Luego, tras un examen general, venía la licenciatura, que lo calificaba para
ingresar en la corporación de los profesores y para dictar cátedra. Entre el
bachillerato y la licencia el alumno debía escuchar la lectura de varios libros
de Aristóteles, entre los cuales la Metafísica, la Retórica y las dos Éticas,
asimismo los Tópicos de Boecio, los libros poéticos de Virgilio y algunas otras
obras consideradas fundamentales.
El
doctorado, culminación del curriculum académico, era un título complementario y
más bien honorífico. Este subir por gradas de los estudiantes se parece al
camino que emprendía el hombre de armas para llegar a caballero; el aspirante empezaba
su entrenamiento sirviendo como paje o escudero a un señor, pasaba después a la
categoría de «bachiller», y finalmente recibía la espada al ser armado
caballero. También es comparable al proceso que seguía el artesano para acceder
al maestrazgo en su oficio; empezaba siendo aprendiz, luego ascendía a oficial,
y finalmente era aceptado en el rango de maestro.

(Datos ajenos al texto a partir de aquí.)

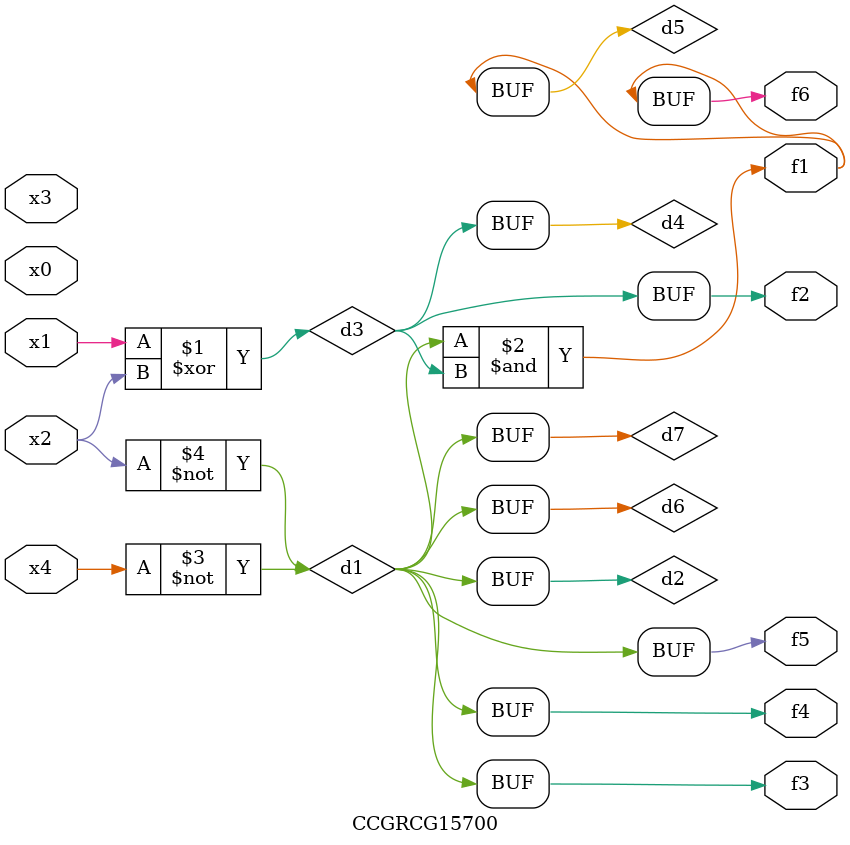
<source format=v>
module CCGRCG15700(
	input x0, x1, x2, x3, x4,
	output f1, f2, f3, f4, f5, f6
);

	wire d1, d2, d3, d4, d5, d6, d7;

	not (d1, x4);
	not (d2, x2);
	xor (d3, x1, x2);
	buf (d4, d3);
	and (d5, d1, d3);
	buf (d6, d1, d2);
	buf (d7, d2);
	assign f1 = d5;
	assign f2 = d4;
	assign f3 = d7;
	assign f4 = d7;
	assign f5 = d7;
	assign f6 = d5;
endmodule

</source>
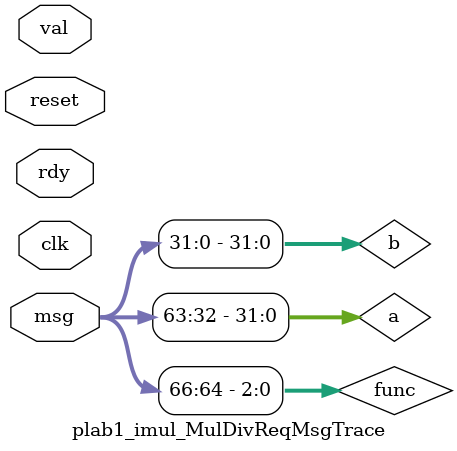
<source format=v>

`ifndef PLAB1_IMUL_MSGS_V
`define PLAB1_IMUL_MSGS_V


// Size of message

`define PLAB1_IMUL_MULDIV_REQ_MSG_NBITS         67

// Size and enums for each field

`define PLAB1_IMUL_MULDIV_REQ_MSG_FUNC_NBITS     3
`define PLAB1_IMUL_MULDIV_REQ_MSG_FUNC_MUL    3'd0
`define PLAB1_IMUL_MULDIV_REQ_MSG_FUNC_DIV    3'd1
`define PLAB1_IMUL_MULDIV_REQ_MSG_FUNC_DIVU   3'd2
`define PLAB1_IMUL_MULDIV_REQ_MSG_FUNC_REM    3'd3
`define PLAB1_IMUL_MULDIV_REQ_MSG_FUNC_REMU   3'd4
`define PLAB1_IMUL_MULDIV_REQ_MSG_FUNC_X      3'dx

`define PLAB1_IMUL_MULDIV_REQ_MSG_A_NBITS      32
`define PLAB1_IMUL_MULDIV_REQ_MSG_B_NBITS      32

// Location of each field

`define PLAB1_IMUL_MULDIV_REQ_MSG_FUNC_FIELD  66:64
`define PLAB1_IMUL_MULDIV_REQ_MSG_A_FIELD     63:32
`define PLAB1_IMUL_MULDIV_REQ_MSG_B_FIELD     31:0

//------------------------------------------------------------------------
// Pack message
//------------------------------------------------------------------------

module plab1_imul_MulDivReqMsgPack
(
  // Unpacked message

  input [`PLAB1_IMUL_MULDIV_REQ_MSG_FUNC_NBITS-1:0] func,
  input [`PLAB1_IMUL_MULDIV_REQ_MSG_A_NBITS-1:0]    a,
  input [`PLAB1_IMUL_MULDIV_REQ_MSG_B_NBITS-1:0]    b,

  // Packed message

  output [`PLAB1_IMUL_MULDIV_REQ_MSG_NBITS-1:0]     msg
);

  assign msg[`PLAB1_IMUL_MULDIV_REQ_MSG_FUNC_FIELD] = func;
  assign msg[`PLAB1_IMUL_MULDIV_REQ_MSG_A_FIELD]    = a;
  assign msg[`PLAB1_IMUL_MULDIV_REQ_MSG_B_FIELD]    = b;

endmodule

//------------------------------------------------------------------------
// Unpack message
//------------------------------------------------------------------------

module plab1_imul_MulDivReqMsgUnpack
(
  // Packed message

  input  [`PLAB1_IMUL_MULDIV_REQ_MSG_NBITS-1:0]      msg,

  // Unpacked message

  output [`PLAB1_IMUL_MULDIV_REQ_MSG_FUNC_NBITS-1:0] func,
  output [`PLAB1_IMUL_MULDIV_REQ_MSG_A_NBITS-1:0]    a,
  output [`PLAB1_IMUL_MULDIV_REQ_MSG_B_NBITS-1:0]    b
);

  assign a    = msg[`PLAB1_IMUL_MULDIV_REQ_MSG_A_FIELD];
  assign b    = msg[`PLAB1_IMUL_MULDIV_REQ_MSG_B_FIELD];
  assign func = msg[`PLAB1_IMUL_MULDIV_REQ_MSG_FUNC_FIELD];

endmodule

//------------------------------------------------------------------------
// Convert message to string
//------------------------------------------------------------------------

module plab1_imul_MulDivReqMsgTrace
(
  input                                        clk,
  input                                        reset,
  input                                        val,
  input                                        rdy,
  input [`PLAB1_IMUL_MULDIV_REQ_MSG_NBITS-1:0] msg
);

  // Local constants

  localparam c_mul  = `PLAB1_IMUL_MULDIV_REQ_MSG_FUNC_MUL;
  localparam c_div  = `PLAB1_IMUL_MULDIV_REQ_MSG_FUNC_DIV;
  localparam c_divu = `PLAB1_IMUL_MULDIV_REQ_MSG_FUNC_DIVU;
  localparam c_rem  = `PLAB1_IMUL_MULDIV_REQ_MSG_FUNC_REM;
  localparam c_remu = `PLAB1_IMUL_MULDIV_REQ_MSG_FUNC_REMU;

  // Extract fields

  wire [`PLAB1_IMUL_MULDIV_REQ_MSG_FUNC_NBITS-1:0] func
    = msg[`PLAB1_IMUL_MULDIV_REQ_MSG_FUNC_FIELD];

  wire [`PLAB1_IMUL_MULDIV_REQ_MSG_A_NBITS-1:0] a
    = msg[`PLAB1_IMUL_MULDIV_REQ_MSG_A_FIELD];

  wire [`PLAB1_IMUL_MULDIV_REQ_MSG_B_NBITS-1:0] b
    = msg[`PLAB1_IMUL_MULDIV_REQ_MSG_B_FIELD];

endmodule

`endif /* PLAB1_IMUL_MULDIV_MSGS_V */


</source>
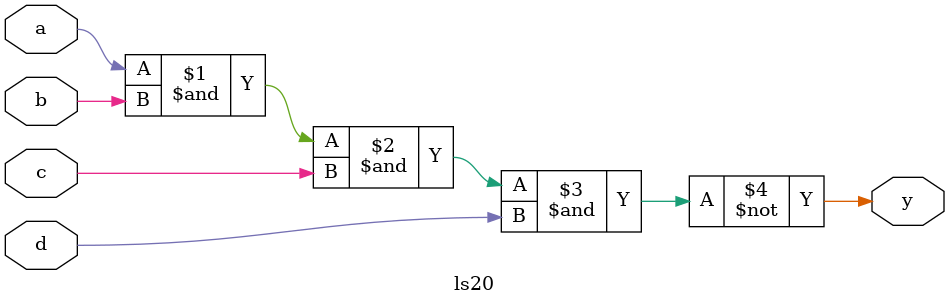
<source format=v>
/*
  MIT License

  Copyright (c) 2019 Richard Eng

  Permission is hereby granted, free of charge, to any person obtaining a copy
  of this software and associated documentation files (the "Software"), to deal
  in the Software without restriction, including without limitation the rights
  to use, copy, modify, merge, publish, distribute, sublicense, and/or sell
  copies of the Software, and to permit persons to whom the Software is
  furnished to do so, subject to the following conditions:

  The above copyright notice and this permission notice shall be included in all
  copies or substantial portions of the Software.

  THE SOFTWARE IS PROVIDED "AS IS", WITHOUT WARRANTY OF ANY KIND, EXPRESS OR
  IMPLIED, INCLUDING BUT NOT LIMITED TO THE WARRANTIES OF MERCHANTABILITY,
  FITNESS FOR A PARTICULAR PURPOSE AND NONINFRINGEMENT. IN NO EVENT SHALL THE
  AUTHORS OR COPYRIGHT HOLDERS BE LIABLE FOR ANY CLAIM, DAMAGES OR OTHER
  LIABILITY, WHETHER IN AN ACTION OF CONTRACT, TORT OR OTHERWISE, ARISING FROM,
  OUT OF OR IN CONNECTION WITH THE SOFTWARE OR THE USE OR OTHER DEALINGS IN THE
  SOFTWARE.
*/

/*
  74LS20
  ------
  Dual 4-Input NAND Gate

  Pinout
  ------
          _______
         |       |
     a1 -| 1  14 |- VCC
     b1 -| 2  13 |- d2
     NC -| 3  12 |- c2
     c1 -| 4  11 |- NC
     d1 -| 5  10 |- b2
     y1 -| 6   9 |- a2
    GND -| 7   8 |- y2
         |_______|
*/
`default_nettype none

module ls20
(
    input wire  a, b, c, d,
    output wire y
);

nand(y, a, b, c, d);

endmodule

</source>
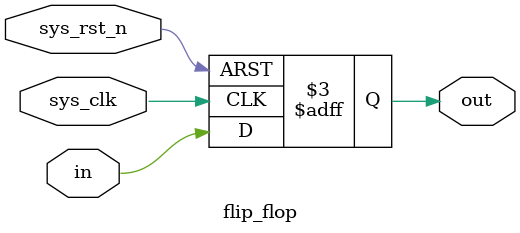
<source format=v>
module flip_flop
(
	input wire in,
	input wire sys_clk,
	input wire sys_rst_n,
	
	output reg out
);

always@(posedge sys_clk or negedge sys_rst_n)
begin 
	if(sys_rst_n == 1'b0)
		out <= 1'b0;
	else
		out <= in;
end


endmodule 
</source>
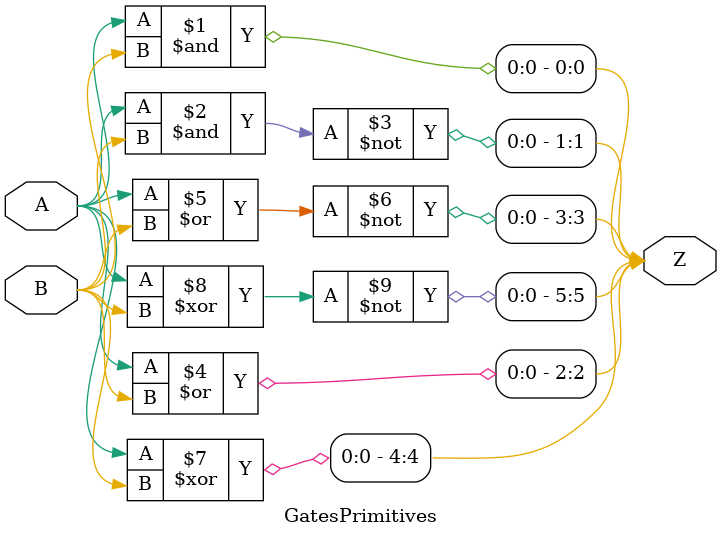
<source format=v>



`timescale 1ns / 100ps

module GatesPrimitives (

   input  wire A,
   input  wire B,
   output wire [5:0] Z    // note that Z is a 6-bit width output BUS

   ) ;

   // AND gate
   and u0 (Z[0], A, B) ;

   // NAND gate
   nand u1 (Z[1], A, B);

   // OR gate
   or u2 (Z[2], A, B) ;

   // NOR gate
   nor u3 (Z[3], A, B) ;

   // XOR gate
   xor u4 (Z[4], A, B) ;

   // XNOR gate
   xnor u5 (Z[5], A, B) ;


endmodule


</source>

En el curso de una ceremonia religiosa
y solemne, el nuevo doctor recibía, con el birrete cuadrado, un anillo, símbolo
de su desposorio con la sabiduría; era una investidura análoga en su orden a la
estilada en la institución de la caballería o en la vida religiosa cuando el monje
pronunciaba sus votos.
La
Universidad fue la gran creación de la Edad Medía. De la de París, deslumbrante
de gloria teológica, se hablaba como de «la nueva Atenas» o del «Concilio
perpetuo de las Galias». Su Rector era todo un personaje; en las ceremonias oficiales
precedía a los Nuncios, Embajadores e incluso Cardenales; cuando el Rey de
Francia entraba en su capital, era él quien lo recibía y cumplimentaba. La
Universidad fue el gran orgullo de la Cristiandad."